-- DATA SUPPLIED follows --

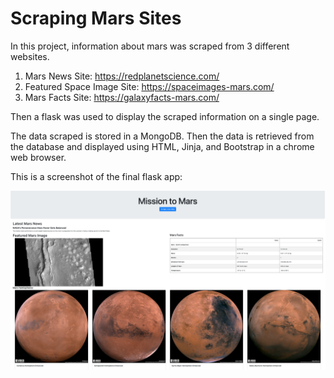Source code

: # Scraping Mars Sites
In this project, information about mars was scraped from 3 different websites. 

1. Mars News Site: https://redplanetscience.com/
2. Featured Space Image Site: https://spaceimages-mars.com/
3. Mars Facts Site: https://galaxyfacts-mars.com/


Then a flask was used to display the scraped information on a single page. 

The data scraped is stored in a MongoDB. Then the data is retrieved from the database and displayed using HTML, Jinja, and Bootstrap in a chrome web browser.

This is a screenshot of the final flask app:

![Mars Infro Flask App](FlaskAppScreenshot.png)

-- DATA SUPPLIED concluded --

**WHAT THE EXERCISE ASKS**
Reproduce the lines from the one containing "The data scraped" through the end of the records, inclusive, replacing "retrieved" with "fetched" and leaving everything else unchanged.

**EXERCISE OUTPUT**
The data scraped is stored in a MongoDB. Then the data is fetched from the database and displayed using HTML, Jinja, and Bootstrap in a chrome web browser.

This is a screenshot of the final flask app:

![Mars Infro Flask App](FlaskAppScreenshot.png)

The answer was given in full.